A Palermo, però, non tutto deve essere stato apprezzato. Di recente dall’assessorato è arrivata un’indicazione precisa: il progetto TeleCovid passerà nelle mani del Cefpas, il centro regionale per la formazione e l’aggiornamento del personale del servizio sanitario. La decisione sa di bocciatura, ma Bramanti prova a vederla diversamente: «Il Cefpas è più strutturato per un’attività che con l’aumento dei contagi era diventata fuori dalla nostra portata». Sull’enorme differenza tra il personale impiegato e quello che risultava sulla carta, il direttore scientifico dell’Irccs glissa: «Le cinquanta unità era un numero indicativo nel caso in cui si fosse deciso di affidare in esclusiva il servizio». Tuttavia, TeleCovid era stato presentato come un progetto di carattere regionale e a dimostrarlo è il calendario degli eventi formativi previsti per le aziende sanitarie di tutte le province dell’isola.

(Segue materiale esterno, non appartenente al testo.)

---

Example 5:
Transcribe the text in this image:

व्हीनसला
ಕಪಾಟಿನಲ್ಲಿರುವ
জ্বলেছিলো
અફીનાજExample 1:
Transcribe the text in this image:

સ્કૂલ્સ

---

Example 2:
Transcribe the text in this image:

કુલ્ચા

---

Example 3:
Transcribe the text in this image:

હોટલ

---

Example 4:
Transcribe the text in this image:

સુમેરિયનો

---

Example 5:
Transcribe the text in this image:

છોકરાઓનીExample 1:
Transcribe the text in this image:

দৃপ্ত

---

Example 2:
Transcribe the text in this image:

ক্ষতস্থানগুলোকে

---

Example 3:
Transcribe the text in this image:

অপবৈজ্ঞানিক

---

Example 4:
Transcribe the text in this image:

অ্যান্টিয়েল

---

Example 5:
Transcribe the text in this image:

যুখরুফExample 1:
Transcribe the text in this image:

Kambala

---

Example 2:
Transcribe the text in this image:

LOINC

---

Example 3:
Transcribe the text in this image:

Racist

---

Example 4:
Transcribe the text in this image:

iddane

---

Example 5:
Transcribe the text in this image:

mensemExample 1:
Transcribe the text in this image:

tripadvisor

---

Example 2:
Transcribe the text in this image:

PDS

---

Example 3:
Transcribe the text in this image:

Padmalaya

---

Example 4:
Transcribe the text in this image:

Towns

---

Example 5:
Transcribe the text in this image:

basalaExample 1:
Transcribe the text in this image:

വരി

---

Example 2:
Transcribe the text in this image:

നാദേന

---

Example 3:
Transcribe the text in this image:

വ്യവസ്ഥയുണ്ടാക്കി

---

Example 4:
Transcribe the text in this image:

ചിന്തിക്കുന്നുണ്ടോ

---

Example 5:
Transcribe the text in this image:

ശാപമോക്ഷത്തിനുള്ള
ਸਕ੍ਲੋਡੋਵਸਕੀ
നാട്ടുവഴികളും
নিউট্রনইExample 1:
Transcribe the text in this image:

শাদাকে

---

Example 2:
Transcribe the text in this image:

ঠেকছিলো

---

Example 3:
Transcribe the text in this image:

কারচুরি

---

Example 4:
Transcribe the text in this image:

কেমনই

Chiedersi cosa accadrà adesso è naturale. Il Cefpas, che è stato incaricato anche di indire una gara per chiudere un accordo ponte con una ditta che possa fornire il servizio di call center a sostegno dell’app Sicilia Si Cura, dovrebbe coordinare le azioni che spettavano al Bonino Pulejo. «Stiamo lavorando a organizzare un’infrastruttura informatica che possa servire in questa fase d’emergenza, ma tornare utile anche quando il Covid sarà un ricordo. Tempi? Contiamo di essere pronti per gennaio», interviene il direttore dell’ente regionale Roberto Sanfilippo. I dettagli da definire sono comunque ancora tanti. Ciò che si sa è che l’Irccs ha chiesto alle Asp di restituire la strumentazione ricevuta nei mesi scorsi. «La gireremo al Cefpas», spiega Bramanti. «Organizzeremo con le strutture territoriali la distribuzione», specifica Sanfilippo.

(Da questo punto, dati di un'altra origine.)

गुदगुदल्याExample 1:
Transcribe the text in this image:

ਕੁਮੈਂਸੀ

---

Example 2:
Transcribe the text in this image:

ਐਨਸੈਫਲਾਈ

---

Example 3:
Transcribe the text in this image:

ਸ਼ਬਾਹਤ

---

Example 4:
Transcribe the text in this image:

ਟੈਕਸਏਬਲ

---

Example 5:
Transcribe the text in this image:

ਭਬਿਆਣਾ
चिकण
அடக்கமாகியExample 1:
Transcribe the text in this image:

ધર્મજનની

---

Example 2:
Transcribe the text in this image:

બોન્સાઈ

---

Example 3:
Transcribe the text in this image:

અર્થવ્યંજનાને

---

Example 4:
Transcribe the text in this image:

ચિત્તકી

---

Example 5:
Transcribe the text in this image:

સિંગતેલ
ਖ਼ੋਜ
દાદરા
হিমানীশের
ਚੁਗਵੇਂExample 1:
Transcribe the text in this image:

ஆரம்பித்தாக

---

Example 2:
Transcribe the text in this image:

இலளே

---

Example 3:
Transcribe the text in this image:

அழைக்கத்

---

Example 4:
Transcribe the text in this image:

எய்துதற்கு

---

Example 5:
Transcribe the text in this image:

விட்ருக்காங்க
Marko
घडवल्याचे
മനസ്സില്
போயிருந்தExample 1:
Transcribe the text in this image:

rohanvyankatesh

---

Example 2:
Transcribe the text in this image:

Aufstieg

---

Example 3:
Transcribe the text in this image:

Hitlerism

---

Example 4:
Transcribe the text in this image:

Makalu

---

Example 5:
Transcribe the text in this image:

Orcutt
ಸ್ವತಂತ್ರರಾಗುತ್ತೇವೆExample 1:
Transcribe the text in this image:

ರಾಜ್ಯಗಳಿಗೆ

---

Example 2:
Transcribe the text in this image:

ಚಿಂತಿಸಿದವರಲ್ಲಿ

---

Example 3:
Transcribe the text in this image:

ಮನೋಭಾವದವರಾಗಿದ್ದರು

La chiusura del cerchio, con annesso effetto vertigine, arriva in serata dagli uffici palermitani dell’assessorato alla Salute, dove alla domanda sui finanziamenti assegnati all’Irccs per l’acquisto dei dispostivi per il TeleCovid, un dirigente sottolinea: «Al momento li hanno comprati con loro risorse. Le rimborseremo? Si vedrà». Inutile dire che dando un’occhiata alle delibere con cui è stato dato l’ok all’acquisto delle forniture da parte del Bonino Pulejo si trovano espliciti riferimenti ai fondi stanziati da Razza.